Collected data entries
====

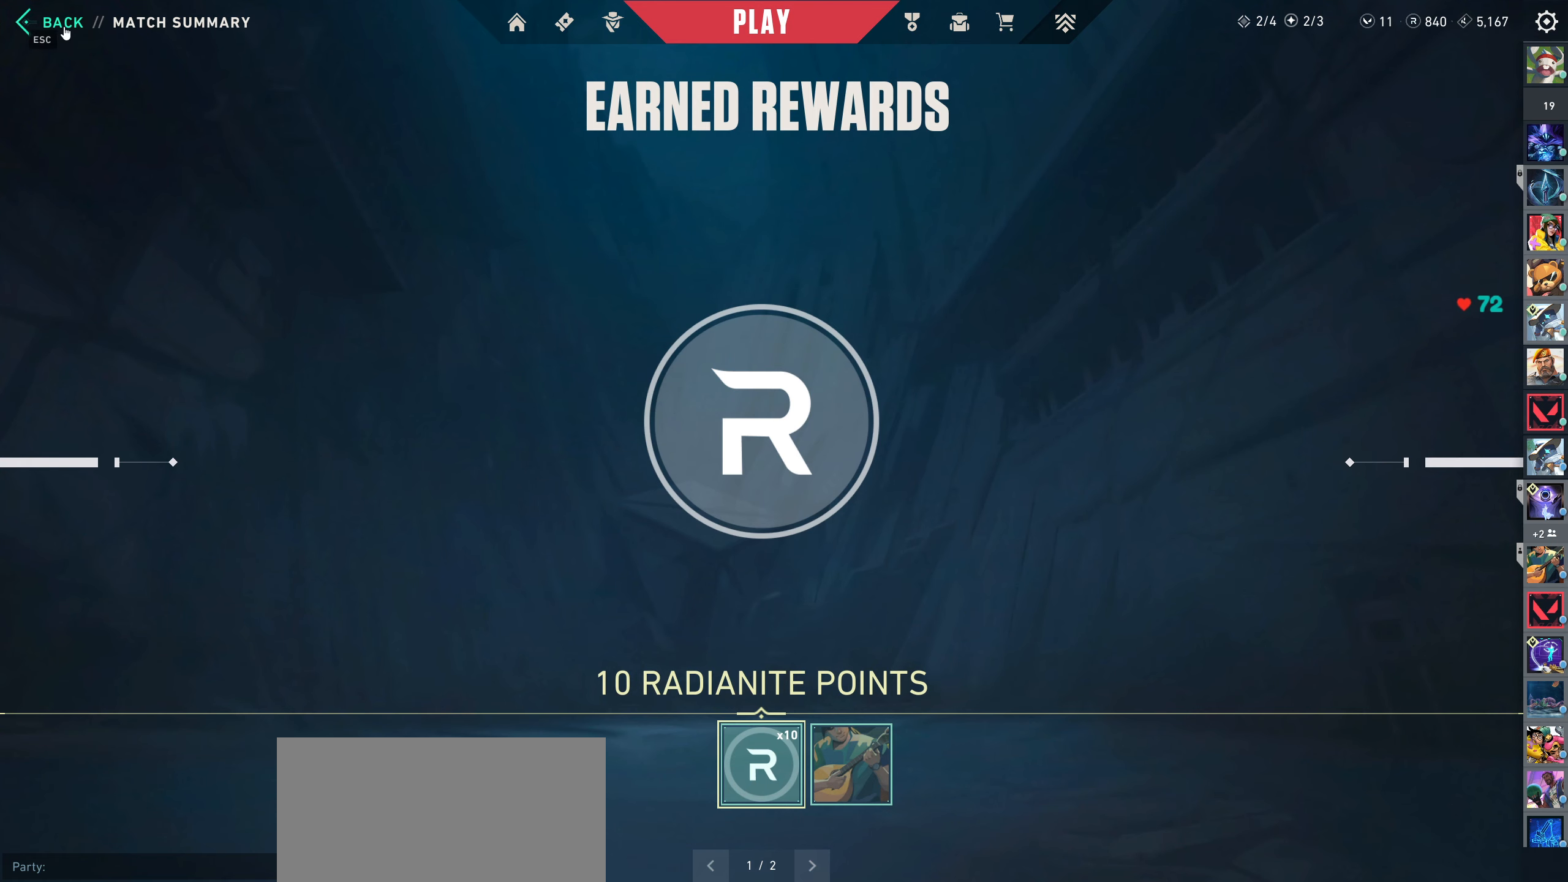
Gameplay with keyboard and mouse; each line is a JSON object with the keys and mouse buttons held at the frame after it. "events" lists presses ("down") and releases ("up") of "a", "ctrl", "d", "e", "q", "s", "shift", "space", "w", "mouse_left", "mouse_wheel", "mouse_right", "mouse_mb4" and "mouse_mb5" between this image and that frame as [ms after this image, input, new state], when the widget could be followed in between. "mouse_left", "mouse_wheel", "mouse_right", "mouse_mb4", "mouse_mb5" = the "left", "wheel", "right", "mb4", "mb5" buttons of the "mouse" list. No other keys are recorded. "wheel" means that the mouse wheel is clicked or scrolled. Not read: mouse_move.
{"keys": [], "mouse": [], "events": [[50, "mouse_left", "down"], [133, "mouse_left", "up"]]}
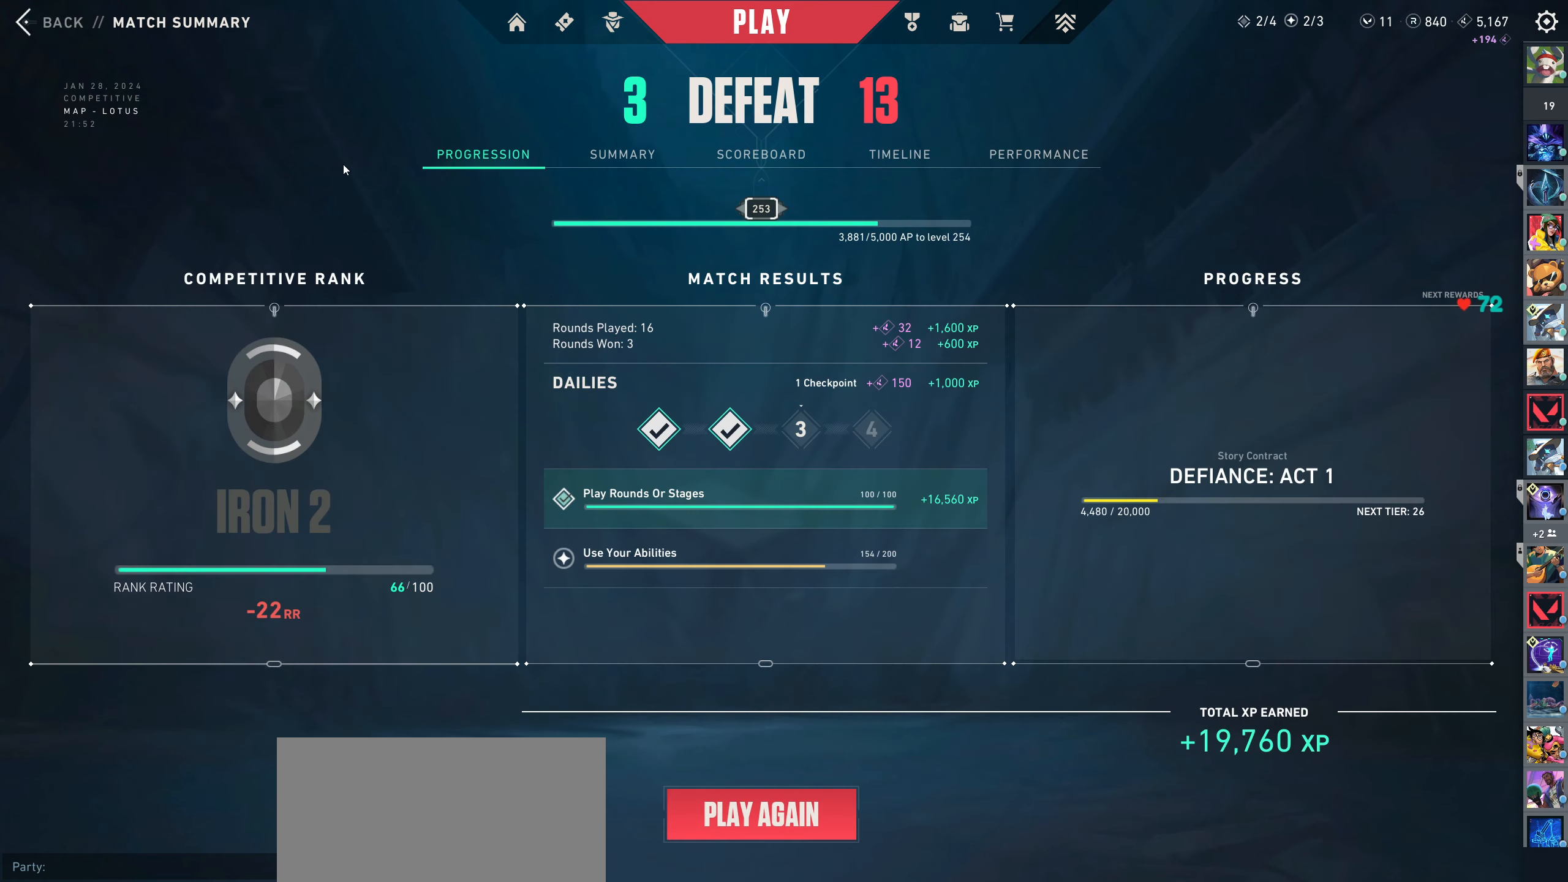
{"keys": [], "mouse": [], "events": []}
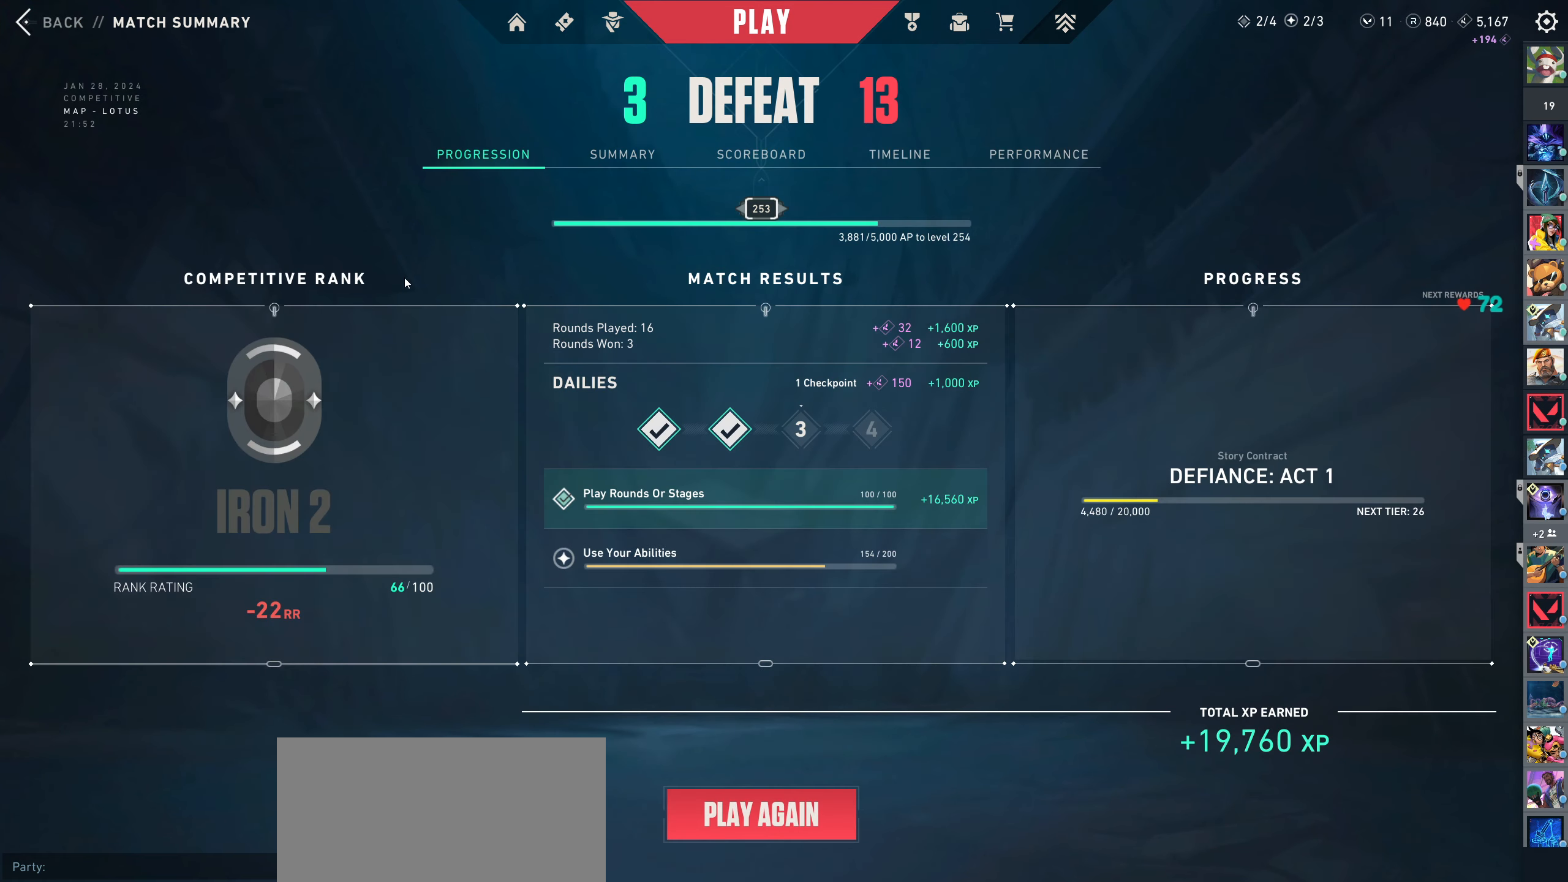
{"keys": [], "mouse": [], "events": []}
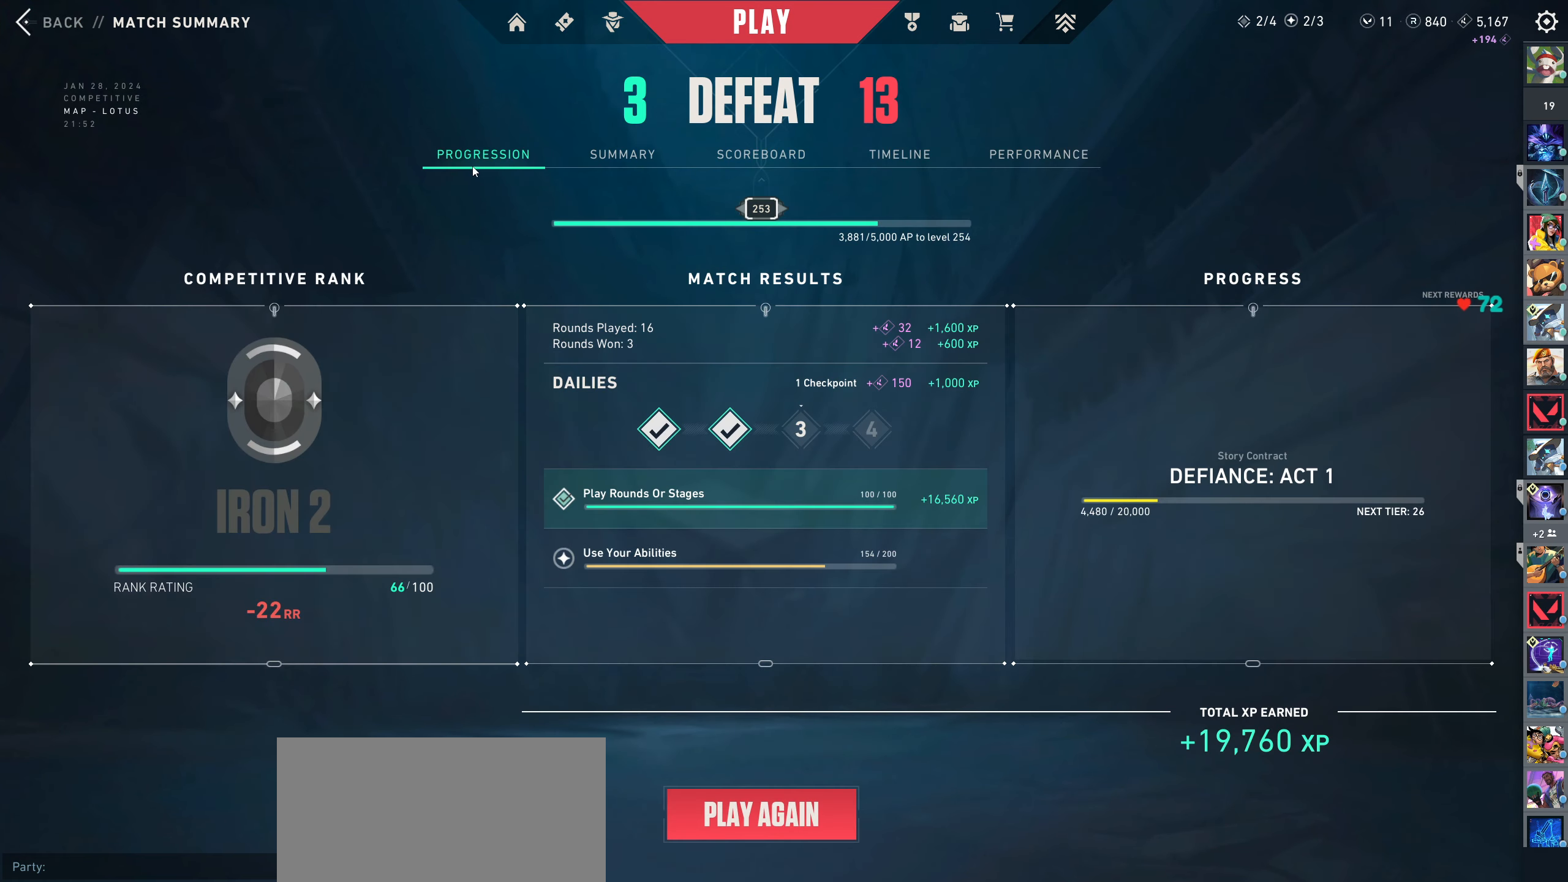
{"keys": [], "mouse": [], "events": []}
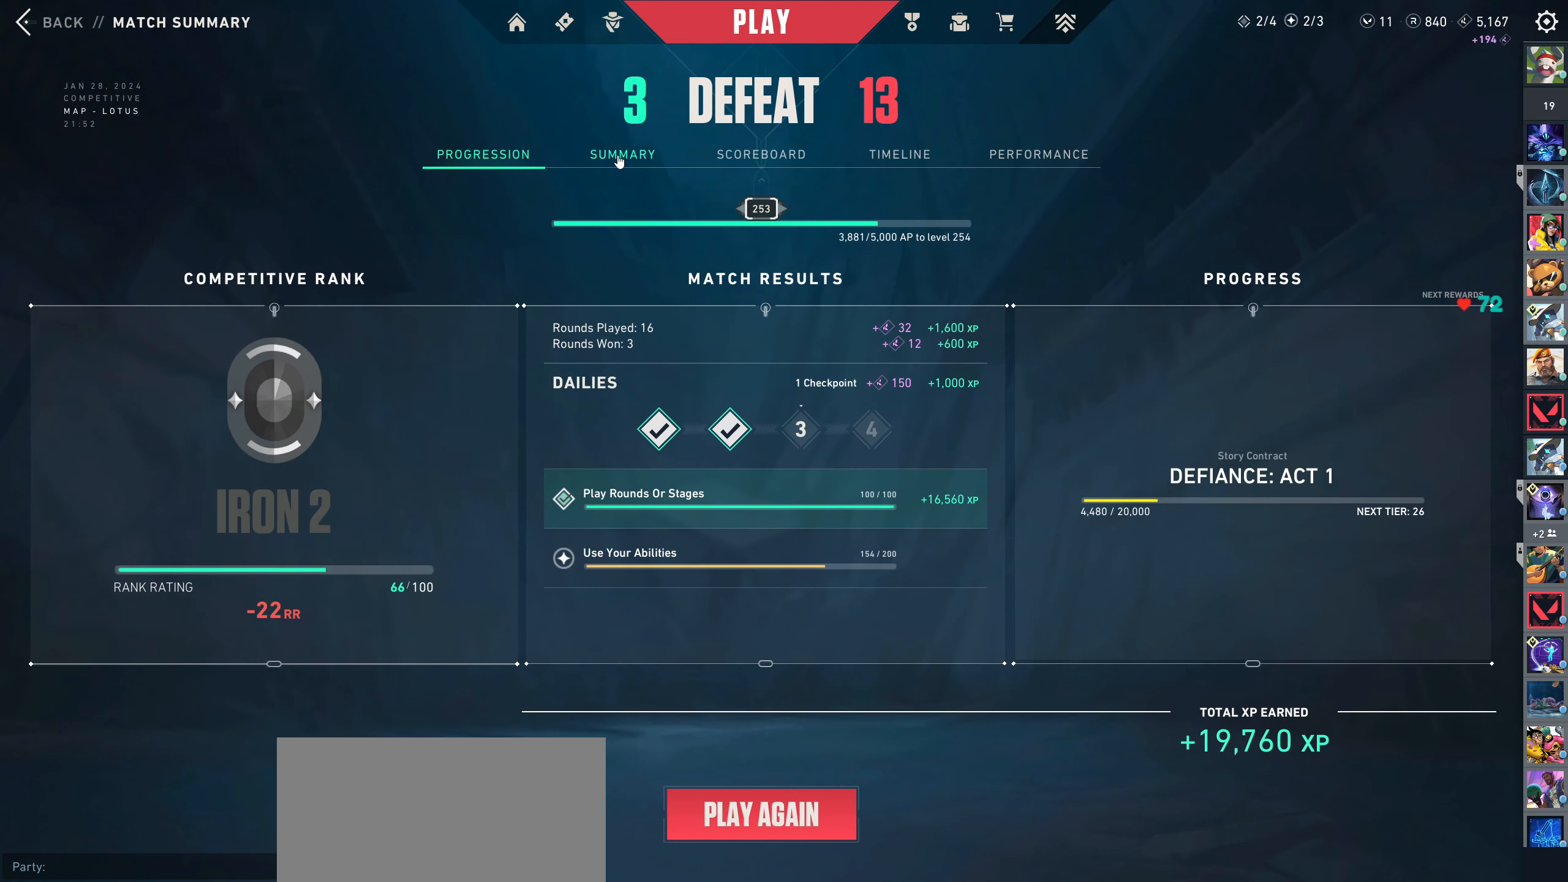
{"keys": [], "mouse": [], "events": [[66, "mouse_left", "down"], [200, "mouse_left", "up"]]}
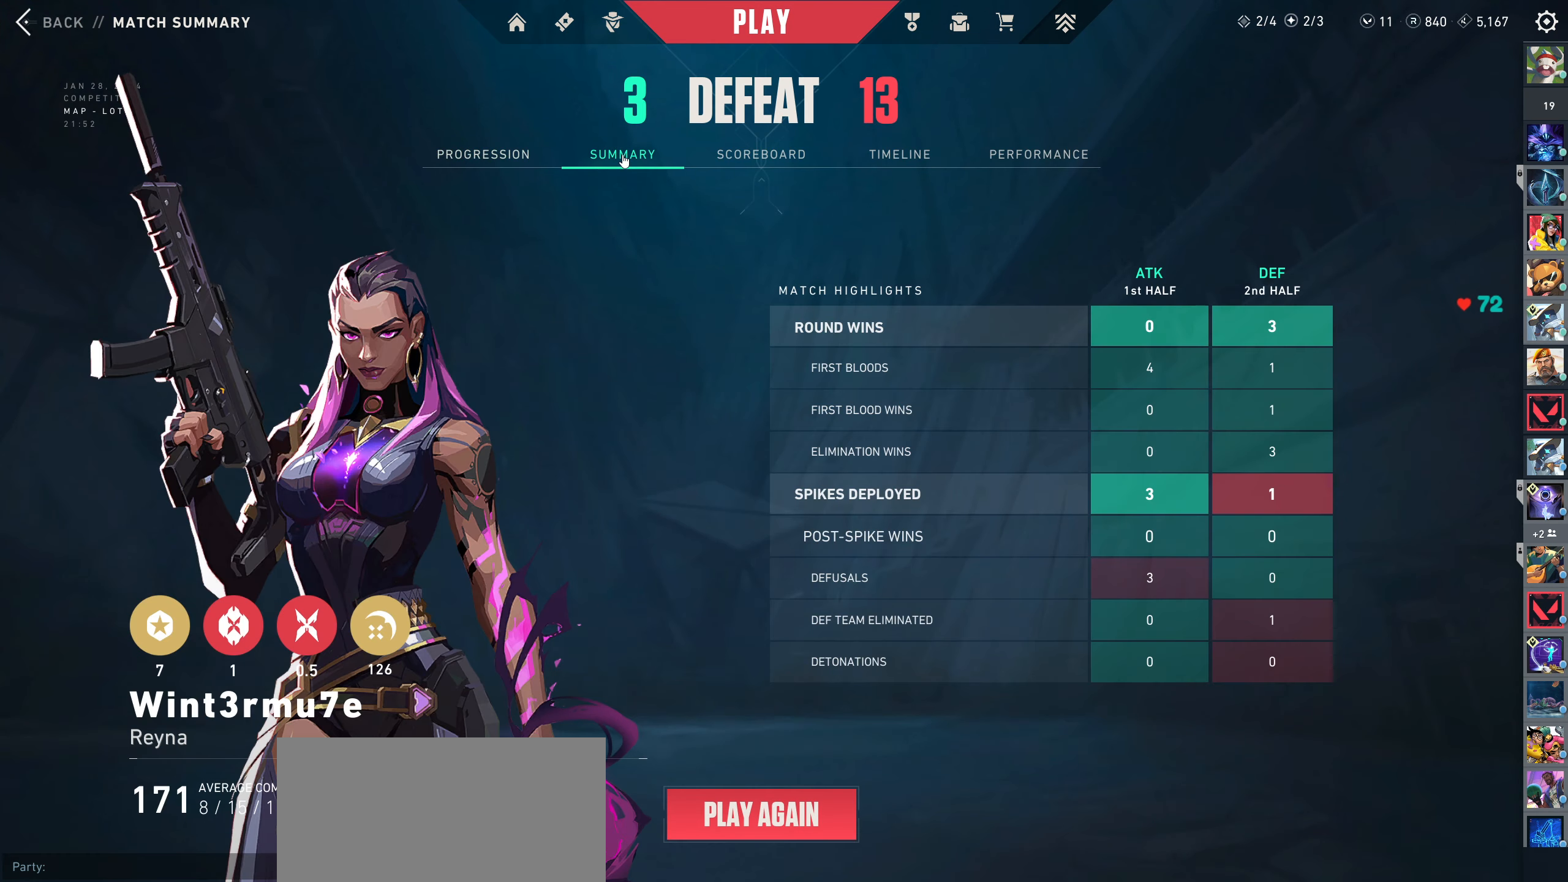
{"keys": [], "mouse": [], "events": []}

====

■ Goal of the exercise
Return every line above verbatim, pictures excluded.

■ Task output
Gameplay with keyboard and mouse; each line is a JSON object with the keys and mouse buttons held at the frame after it. "events" lists presses ("down") and releases ("up") of "a", "ctrl", "d", "e", "q", "s", "shift", "space", "w", "mouse_left", "mouse_wheel", "mouse_right", "mouse_mb4" and "mouse_mb5" between this image and that frame as [ms after this image, input, new state], when the widget could be followed in between. "mouse_left", "mouse_wheel", "mouse_right", "mouse_mb4", "mouse_mb5" = the "left", "wheel", "right", "mb4", "mb5" buttons of the "mouse" list. No other keys are recorded. "wheel" means that the mouse wheel is clicked or scrolled. Not read: mouse_move.
{"keys": [], "mouse": [], "events": [[50, "mouse_left", "down"], [133, "mouse_left", "up"]]}
{"keys": [], "mouse": [], "events": []}
{"keys": [], "mouse": [], "events": []}
{"keys": [], "mouse": [], "events": []}
{"keys": [], "mouse": [], "events": [[66, "mouse_left", "down"], [200, "mouse_left", "up"]]}
{"keys": [], "mouse": [], "events": []}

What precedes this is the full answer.